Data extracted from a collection

☆ ☆ ☆ ☆

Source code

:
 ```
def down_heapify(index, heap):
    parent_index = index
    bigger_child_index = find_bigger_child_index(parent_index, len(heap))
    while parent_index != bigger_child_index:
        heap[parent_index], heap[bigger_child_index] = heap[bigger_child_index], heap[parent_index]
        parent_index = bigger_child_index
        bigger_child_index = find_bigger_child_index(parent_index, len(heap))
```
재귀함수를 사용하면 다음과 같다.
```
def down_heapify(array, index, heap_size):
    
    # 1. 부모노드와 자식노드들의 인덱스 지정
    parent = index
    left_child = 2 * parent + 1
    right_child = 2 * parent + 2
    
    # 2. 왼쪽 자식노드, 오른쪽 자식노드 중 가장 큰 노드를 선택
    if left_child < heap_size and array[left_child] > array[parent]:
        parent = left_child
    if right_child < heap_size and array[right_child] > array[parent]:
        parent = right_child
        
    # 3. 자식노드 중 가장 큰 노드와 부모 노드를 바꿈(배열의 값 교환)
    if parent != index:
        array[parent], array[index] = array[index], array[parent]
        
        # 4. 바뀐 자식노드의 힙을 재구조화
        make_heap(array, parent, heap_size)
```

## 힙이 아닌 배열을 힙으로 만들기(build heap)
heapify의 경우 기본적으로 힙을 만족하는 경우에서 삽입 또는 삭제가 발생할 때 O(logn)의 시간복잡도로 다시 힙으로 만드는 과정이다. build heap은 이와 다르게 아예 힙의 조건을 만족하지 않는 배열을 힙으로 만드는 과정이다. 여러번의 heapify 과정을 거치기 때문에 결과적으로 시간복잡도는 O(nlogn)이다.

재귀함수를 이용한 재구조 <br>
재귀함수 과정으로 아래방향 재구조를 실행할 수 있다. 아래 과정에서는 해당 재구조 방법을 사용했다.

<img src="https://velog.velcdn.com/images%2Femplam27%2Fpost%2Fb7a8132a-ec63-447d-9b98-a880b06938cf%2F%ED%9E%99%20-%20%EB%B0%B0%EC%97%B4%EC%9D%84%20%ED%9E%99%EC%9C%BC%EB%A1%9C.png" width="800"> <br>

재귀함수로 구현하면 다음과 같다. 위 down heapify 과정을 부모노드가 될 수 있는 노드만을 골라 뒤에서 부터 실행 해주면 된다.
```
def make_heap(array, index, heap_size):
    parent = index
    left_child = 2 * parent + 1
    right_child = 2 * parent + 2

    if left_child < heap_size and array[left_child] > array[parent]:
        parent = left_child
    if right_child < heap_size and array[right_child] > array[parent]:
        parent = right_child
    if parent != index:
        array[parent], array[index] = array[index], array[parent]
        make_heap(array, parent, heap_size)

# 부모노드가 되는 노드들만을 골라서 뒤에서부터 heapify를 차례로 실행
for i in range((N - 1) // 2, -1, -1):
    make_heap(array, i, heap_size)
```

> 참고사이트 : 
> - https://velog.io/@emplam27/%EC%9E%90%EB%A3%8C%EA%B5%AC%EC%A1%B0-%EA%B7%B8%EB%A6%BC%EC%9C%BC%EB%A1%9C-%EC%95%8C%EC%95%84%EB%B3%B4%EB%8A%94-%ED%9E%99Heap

☆ ☆ ☆ ☆

Lines that hold "부모노드가" are the ones to copy, so pick each out from the data.

재귀함수로 구현하면 다음과 같다. 위 down heapify 과정을 부모노드가 될 수 있는 노드만을 골라 뒤에서 부터 실행 해주면 된다.
# 부모노드가 되는 노드들만을 골라서 뒤에서부터 heapify를 차례로 실행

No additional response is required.